The judge did not expressly find the essential elements of the offense, including that defendant knew he was unlicensed to peer into the window and he did it for the purpose of invading the privacy of another. Even if we accept the judge's implicit credibility finding that defendant did not go to the house to retrieve his suit, we cannot find from the record that defendant's conduct of walking on the deck of the marital home (from which he was no longer restrained by the first TRO) for about ten minutes at 8:30 a.m. and looking into the window to see if anyone was home fell within the provisions of N.J.S.A. 2C:18-3(c).

Although plaintiff alleged prior acts of domestic violence by defendant in the complaint, she did not testify about them other than to reference the emails sent by defendant following dismissal of the prior TRO discussing potential reconciliation. The judge classified the emails in evidence as generally "normal" with paragraphs intended to "woo" plaintiff, such as "it's lonely without you, I wonder how your garden is growing, how we need to put that screen door up in the back, we never got to stack all that wood for the stove." The judge never reached the alleged predicate offenses of harassment and stalking, presumably finding the evidence insufficient to support those claims.

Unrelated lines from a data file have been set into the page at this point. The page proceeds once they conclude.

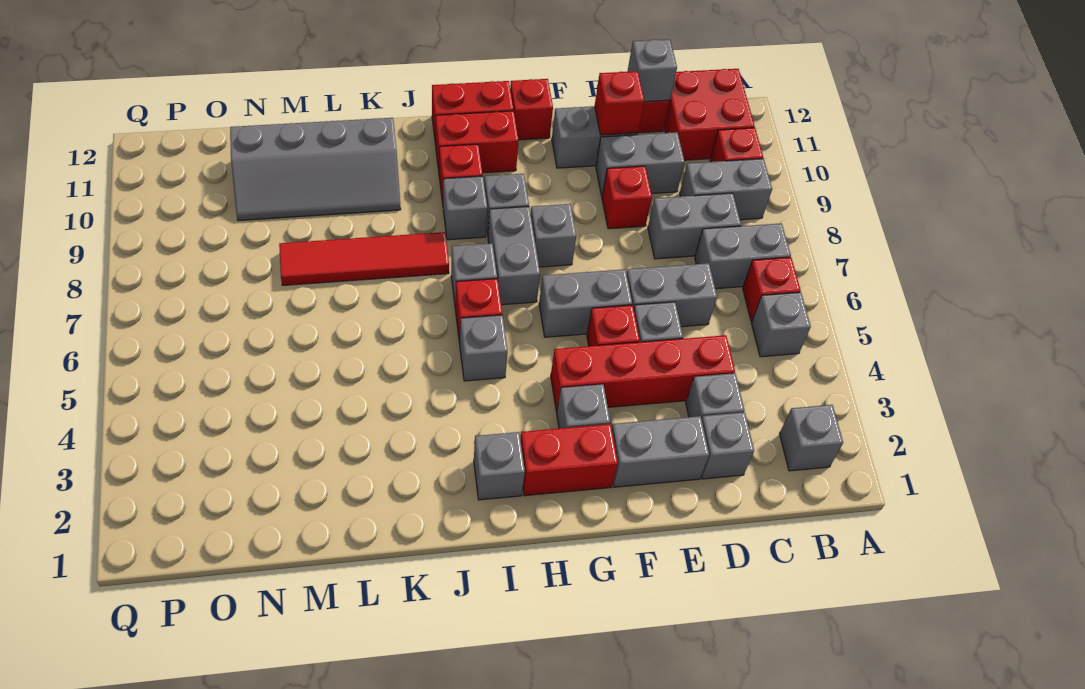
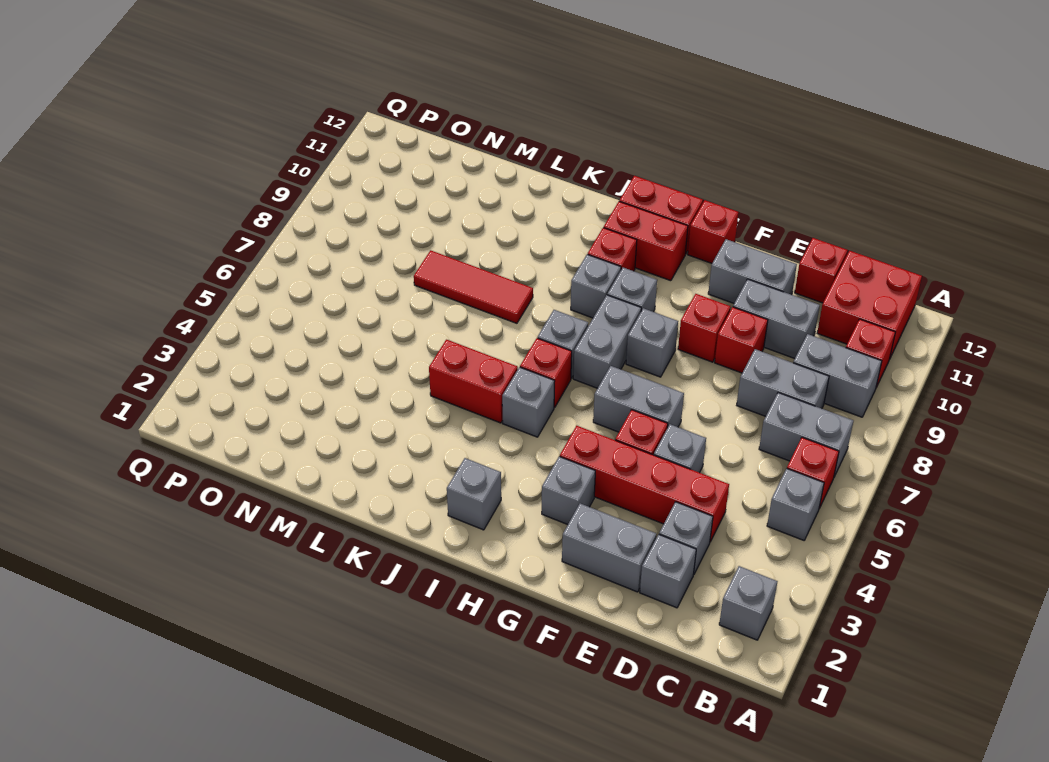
grey 1x2 brick [627,263,717,327] -> none
grey 1x1 brick [627,39,677,102] -> none
red 1x1 brick [595,71,644,135] -> red 1x1 brick moved to [678,294,731,362]
red 1x2 brick [520,424,618,496] -> red 1x2 brick moved to [429,340,518,423]
red 1x4 tile [279,232,449,285] -> red 1x3 tile [414,250,533,323]
grey 2x4 slope [230,118,401,221] -> none

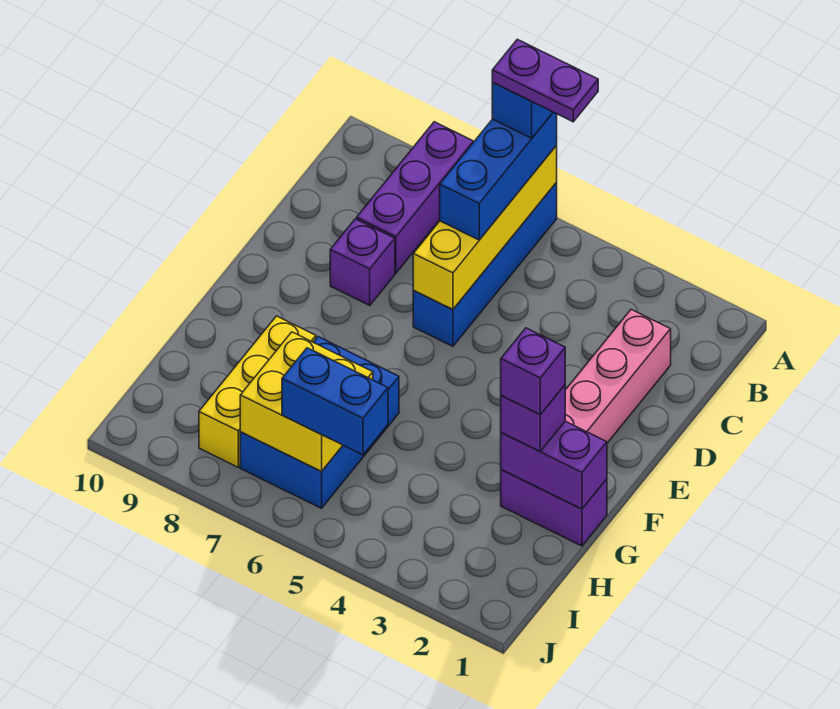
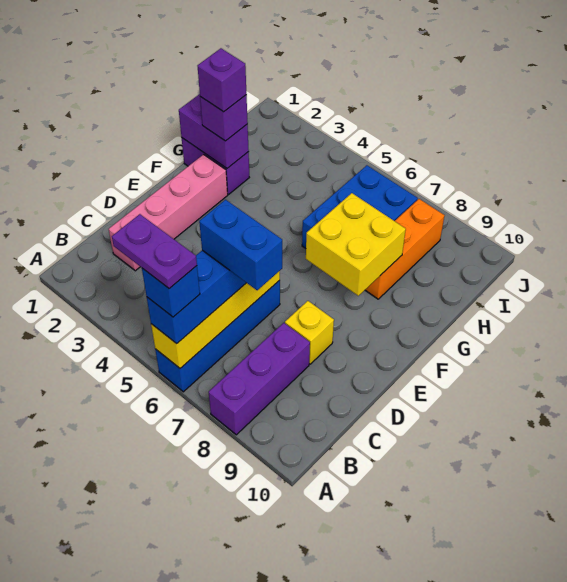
purple 1x1 brick [330,219,395,305] -> yellow 1x1 brick [285,301,334,364]
yellow 1x3 brick [199,316,316,467] -> orange 1x3 brick [365,199,445,299]
yellow 2x2 brick [240,332,373,472] -> yellow 2x2 brick moved to [306,193,406,296]
blue 1x2 brick [282,348,388,455] -> blue 1x2 brick moved to [199,200,282,290]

Nor did the judge make any finding of a history of abuse or an immediate threat to plaintiff's safety, thus failing to make the requisite determination under the second prong of Silver that plaintiff was in need of protective restraints. Supra, 387 N.J. Super. at 126-27. Although it was not wise for defendant to have returned to the marital home unannounced under the guise of retrieving a suit in view of his attorney's letter and the imminent divorce litigation, such conduct is not of sufficient magnitude to constitute an act of domestic violence but, rather, can be labeled more in the nature of "domestic contretemps" that does not warrant the issuance of restraints. See Corrente, supra, 181 N.J. Super. at 250.